Is kingly; thousands at His bidding speed,

And post o’er land and ocean without rest;

They also serve who only stand and wait.”

SUBORDINATE, NOT SUPERFLUOUS; OR, DEPRECIATED MEMBERSHIP.

1 Corinthians xii. 22.

Strenuously St. Paul insists on the importance of not overlooking the feebler members of the body—be it physical, politic, or ecclesiastical,—and of upholding their rights to due consideration, on the mere score of membership. Subordinate they may be, but superfluous they are not. The body would not be a body without them. “Nay, much more, those members of the body, which seem to be more feeble, are necessary.” “Now ye are the body of Christ, and members in particular.” If all were one member, where were the body? But now are they many members, but one body. And one member differeth from another in honour; yet, without the seeming minor and meaner ones, for all the abundant honour of the greater ones, where were the body?

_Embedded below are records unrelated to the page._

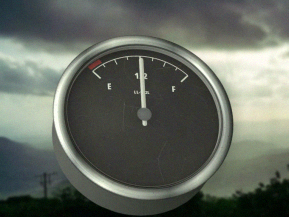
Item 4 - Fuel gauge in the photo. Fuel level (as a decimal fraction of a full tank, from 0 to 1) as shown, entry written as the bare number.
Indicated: 0.5
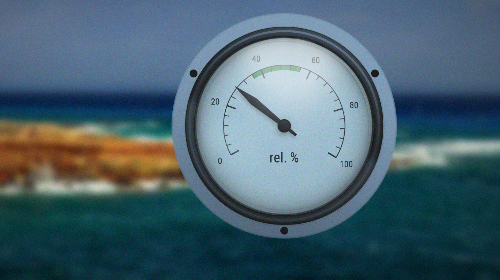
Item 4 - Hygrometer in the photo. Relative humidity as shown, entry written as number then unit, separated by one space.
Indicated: 28 %
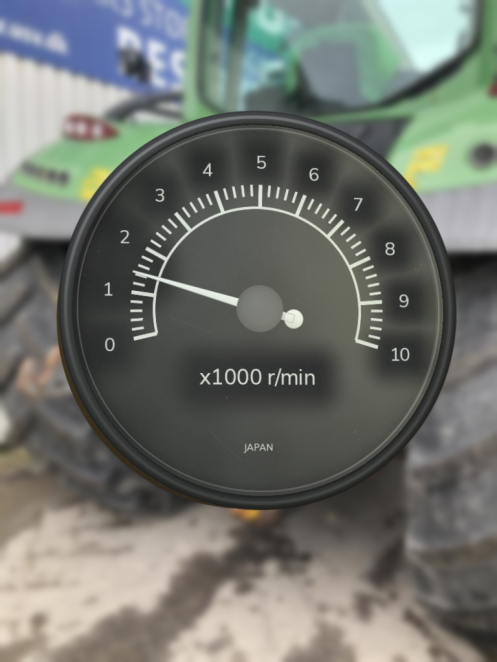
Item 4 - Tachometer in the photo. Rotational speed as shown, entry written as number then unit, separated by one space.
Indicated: 1400 rpm
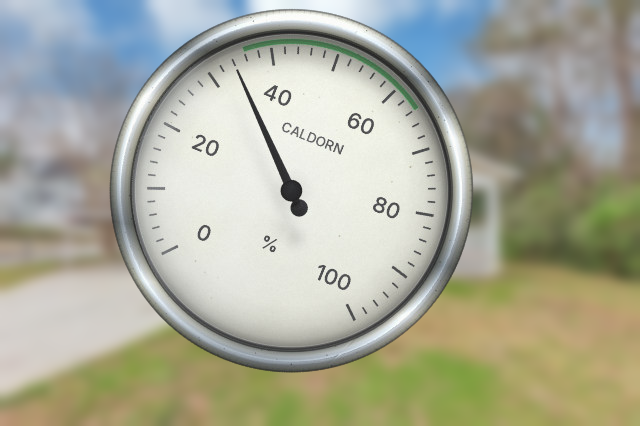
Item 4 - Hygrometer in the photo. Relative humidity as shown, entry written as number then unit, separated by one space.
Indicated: 34 %
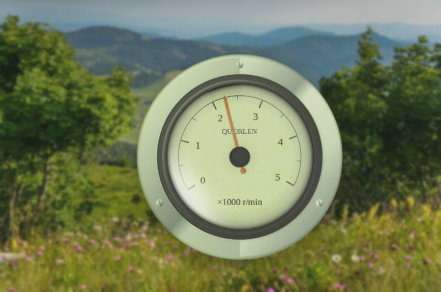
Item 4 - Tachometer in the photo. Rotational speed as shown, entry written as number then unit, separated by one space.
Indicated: 2250 rpm
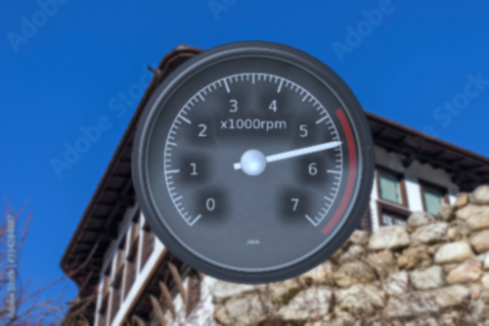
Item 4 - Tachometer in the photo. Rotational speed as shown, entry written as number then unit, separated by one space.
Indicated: 5500 rpm
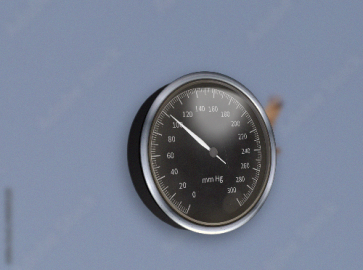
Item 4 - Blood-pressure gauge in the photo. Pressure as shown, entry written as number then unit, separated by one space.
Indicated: 100 mmHg
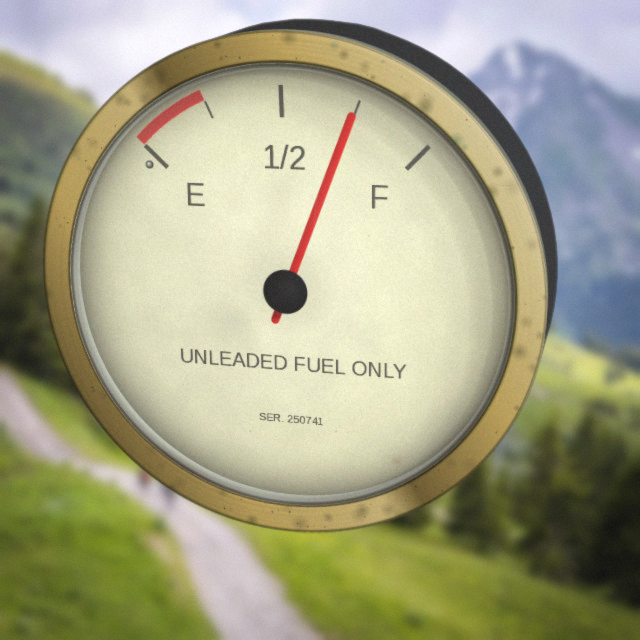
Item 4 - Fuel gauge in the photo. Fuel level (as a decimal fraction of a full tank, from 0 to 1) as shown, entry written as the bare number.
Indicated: 0.75
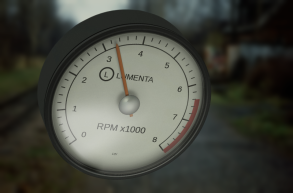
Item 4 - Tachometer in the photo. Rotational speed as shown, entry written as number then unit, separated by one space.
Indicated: 3300 rpm
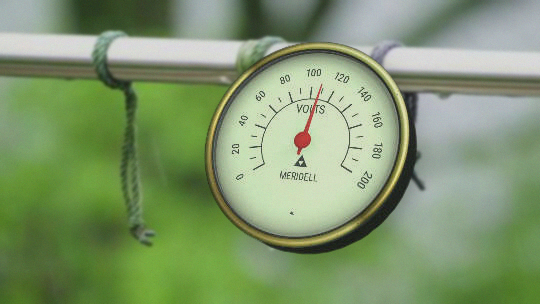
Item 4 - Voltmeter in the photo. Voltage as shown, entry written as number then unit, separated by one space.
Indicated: 110 V
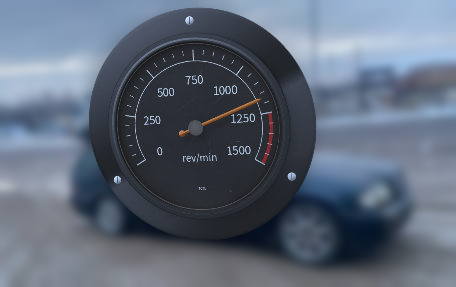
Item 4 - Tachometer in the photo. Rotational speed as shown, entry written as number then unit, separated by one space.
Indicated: 1175 rpm
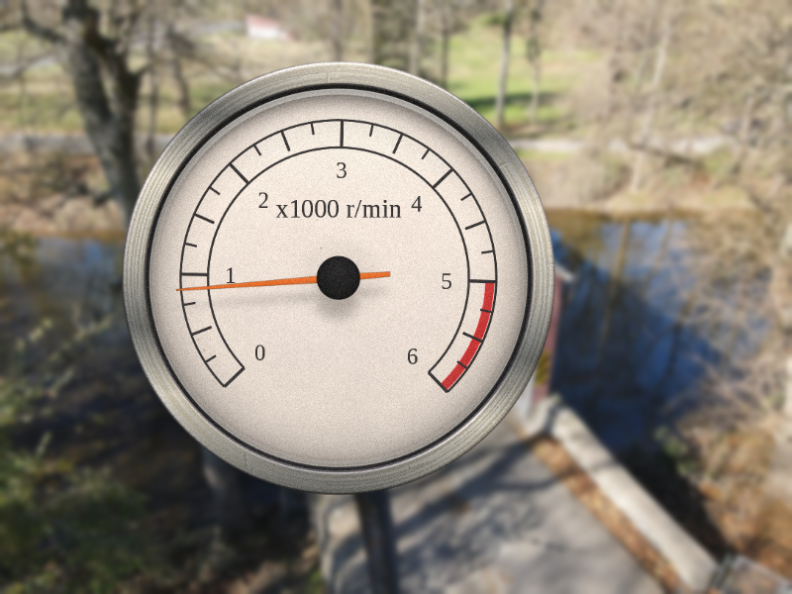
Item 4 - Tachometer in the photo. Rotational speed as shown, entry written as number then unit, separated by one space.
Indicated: 875 rpm
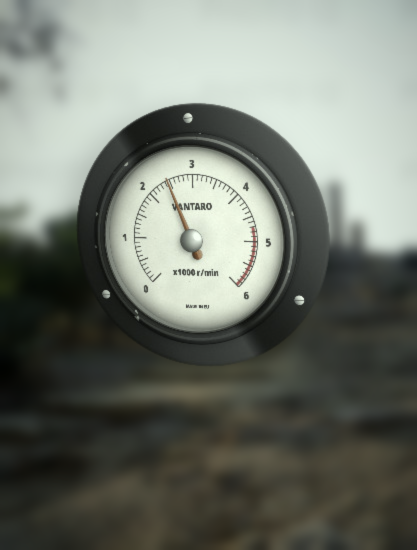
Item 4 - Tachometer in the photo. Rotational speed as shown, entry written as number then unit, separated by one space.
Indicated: 2500 rpm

Human society, it has been said, is a vast and intricate machine, composed of innumerable wheels and pulleys:—every one has his special handle to grind at; some with great and obvious effects, others with little or no assignable result; but if the object ultimately produced by the combined efforts of all is in itself a good one, it is not to be denied that whatever is essential to its production is good also. Human society is thus regarded as a body corporate, made up of different members, each of which has its own special function: one class tilling the ground, another combining and distributing its produce, a third making, and a fourth executing laws, and so on, through every class of society. “If all these functions are properly discharged, the whole body corporate is in a healthy condition; and thence it follows that whoever contributes to the full and proper discharge of any one of these functions, is contributing to the general good of the whole body; so that a person occupied in them is doing good in the strictest sense of the words.” An able discourser on social subjects, arguing against a current crotchet, utterly denies that a girl in a respectable family does not earn the honourable title of a worker, though she be only employed in assisting in house-keeping and at the family work-table, just as fairly and as completely as if she walked to a solicitor’s office for an eight hours’ daily task of copying briefs and making out bills of costs.

“They work in spirit who for service wait.”